La vicenda coinvolge una lavoratrice con una figlia disabile «in condizioni di handicap grave» che Sky voleva trasferire da Roma a Milano. Vinta la reintegra, dal 31 maggio viene pagata ma non fatta lavorare nonostante a Roma rimanga una redazione («politica e Centro Italia») con 31 giornalisti in servizio.

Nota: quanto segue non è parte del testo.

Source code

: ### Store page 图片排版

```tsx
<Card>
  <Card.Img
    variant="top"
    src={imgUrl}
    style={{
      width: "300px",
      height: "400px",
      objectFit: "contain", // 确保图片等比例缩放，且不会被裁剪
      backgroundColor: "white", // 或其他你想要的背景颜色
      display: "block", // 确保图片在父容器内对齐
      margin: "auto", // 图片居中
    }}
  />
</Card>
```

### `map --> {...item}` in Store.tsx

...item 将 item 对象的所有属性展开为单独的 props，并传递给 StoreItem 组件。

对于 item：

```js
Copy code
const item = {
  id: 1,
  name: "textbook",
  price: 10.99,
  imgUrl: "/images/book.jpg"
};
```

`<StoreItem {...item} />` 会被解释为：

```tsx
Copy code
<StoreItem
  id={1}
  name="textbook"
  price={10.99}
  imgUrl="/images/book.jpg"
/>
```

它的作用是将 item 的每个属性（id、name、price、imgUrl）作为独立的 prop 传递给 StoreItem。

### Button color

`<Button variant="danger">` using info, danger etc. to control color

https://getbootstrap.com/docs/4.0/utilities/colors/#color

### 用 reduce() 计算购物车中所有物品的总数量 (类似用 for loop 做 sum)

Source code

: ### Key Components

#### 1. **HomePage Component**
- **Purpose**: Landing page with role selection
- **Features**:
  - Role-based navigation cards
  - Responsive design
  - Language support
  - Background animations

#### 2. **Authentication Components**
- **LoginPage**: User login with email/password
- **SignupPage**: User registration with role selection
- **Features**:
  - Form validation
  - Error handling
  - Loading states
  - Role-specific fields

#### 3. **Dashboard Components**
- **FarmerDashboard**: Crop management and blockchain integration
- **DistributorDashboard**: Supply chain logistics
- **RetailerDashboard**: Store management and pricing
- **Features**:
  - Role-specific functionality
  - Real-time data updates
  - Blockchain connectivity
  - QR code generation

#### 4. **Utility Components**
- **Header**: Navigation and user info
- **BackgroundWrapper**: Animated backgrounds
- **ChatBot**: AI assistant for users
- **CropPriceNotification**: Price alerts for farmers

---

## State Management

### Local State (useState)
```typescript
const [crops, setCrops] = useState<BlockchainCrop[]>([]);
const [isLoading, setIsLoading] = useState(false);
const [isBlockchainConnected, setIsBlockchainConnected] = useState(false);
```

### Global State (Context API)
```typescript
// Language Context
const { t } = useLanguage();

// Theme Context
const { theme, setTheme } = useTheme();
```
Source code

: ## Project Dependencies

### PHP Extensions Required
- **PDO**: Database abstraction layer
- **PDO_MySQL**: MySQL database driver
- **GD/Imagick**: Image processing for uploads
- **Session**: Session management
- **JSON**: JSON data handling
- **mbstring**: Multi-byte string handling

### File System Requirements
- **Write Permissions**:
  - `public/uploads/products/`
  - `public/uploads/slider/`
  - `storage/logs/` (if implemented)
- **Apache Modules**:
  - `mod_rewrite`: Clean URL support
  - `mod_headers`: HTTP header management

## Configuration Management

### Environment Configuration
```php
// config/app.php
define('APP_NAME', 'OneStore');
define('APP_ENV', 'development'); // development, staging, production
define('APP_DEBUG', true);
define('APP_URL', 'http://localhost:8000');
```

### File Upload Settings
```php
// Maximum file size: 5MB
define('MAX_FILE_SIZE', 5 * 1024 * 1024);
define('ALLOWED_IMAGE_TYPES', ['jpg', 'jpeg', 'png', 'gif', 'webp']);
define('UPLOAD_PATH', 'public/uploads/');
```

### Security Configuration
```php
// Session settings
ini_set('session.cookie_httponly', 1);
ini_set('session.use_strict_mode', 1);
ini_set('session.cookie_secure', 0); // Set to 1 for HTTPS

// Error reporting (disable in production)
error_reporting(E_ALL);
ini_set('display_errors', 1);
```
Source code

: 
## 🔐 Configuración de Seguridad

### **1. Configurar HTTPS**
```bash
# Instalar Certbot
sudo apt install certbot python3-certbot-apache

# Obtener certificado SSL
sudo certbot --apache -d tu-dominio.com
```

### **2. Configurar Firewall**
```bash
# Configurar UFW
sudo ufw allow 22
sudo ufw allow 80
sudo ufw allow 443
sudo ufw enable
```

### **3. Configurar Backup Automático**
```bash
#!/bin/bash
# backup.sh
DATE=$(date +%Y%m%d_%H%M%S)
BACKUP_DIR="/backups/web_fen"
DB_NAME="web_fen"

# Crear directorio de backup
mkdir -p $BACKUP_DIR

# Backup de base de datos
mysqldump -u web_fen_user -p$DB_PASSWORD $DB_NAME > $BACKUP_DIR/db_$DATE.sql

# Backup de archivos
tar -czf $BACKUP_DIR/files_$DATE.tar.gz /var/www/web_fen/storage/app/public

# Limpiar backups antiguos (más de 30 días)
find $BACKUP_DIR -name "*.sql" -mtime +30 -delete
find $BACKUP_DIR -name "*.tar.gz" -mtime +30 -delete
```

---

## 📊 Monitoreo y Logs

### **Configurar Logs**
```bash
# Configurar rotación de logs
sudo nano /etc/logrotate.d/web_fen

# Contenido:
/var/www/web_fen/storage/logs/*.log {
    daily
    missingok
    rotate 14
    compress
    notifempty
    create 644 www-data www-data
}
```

Per il giudice «l’esatto contenuto del diritto al lavoro presuppone l’effittiva riammissione in servizio» «poiché il lavoro costituisce un mezzo non sono di guadagno ma anche di estrinsecazione della personalità». La «situazione di oggettiva marginalizzazione cui è stata ridotta da tempo» la lavoratrice «e il pervicace rifiuto opposto alla collocazione presso la redazione romana si sono tradotti in un trattamento, oltre che lesivo, oggettivamente discriminatorio». «La scelta datoriale di collocare la ricorrente in aspettativa retribuita, lungi dal costituire un benevolo trattamento di favore, appare ulteriormente significativa della volontà di estrometterla dal contesto lavorativo, pur nella consapevolezza delle sue condizioni familiari disagiate». «La perdurante privazione a prestare la propria attività arreca alla ricorrente un danno a professionalità, personalità e immagine, oltre che un pregiudizio all’integrità psicofisica», come da certificazione medica.
«Si tratta di un’ordinanza molto importante – commenta l’avvocato della lavoratrice Pierluigi Panici – perché spiega bene la ferocia sui luoghi di lavoro dove le aziende mirano a umiliare i loro dipendenti, all’annientamento del lavoro nonostante Sky abbia anche un codice etico aziendale. Il giudice ha invece ribadito che il diritto costituzionale al lavoro significa diritto a lavorare concretamente, il lavoro è dignità per le persone», conclude Panici.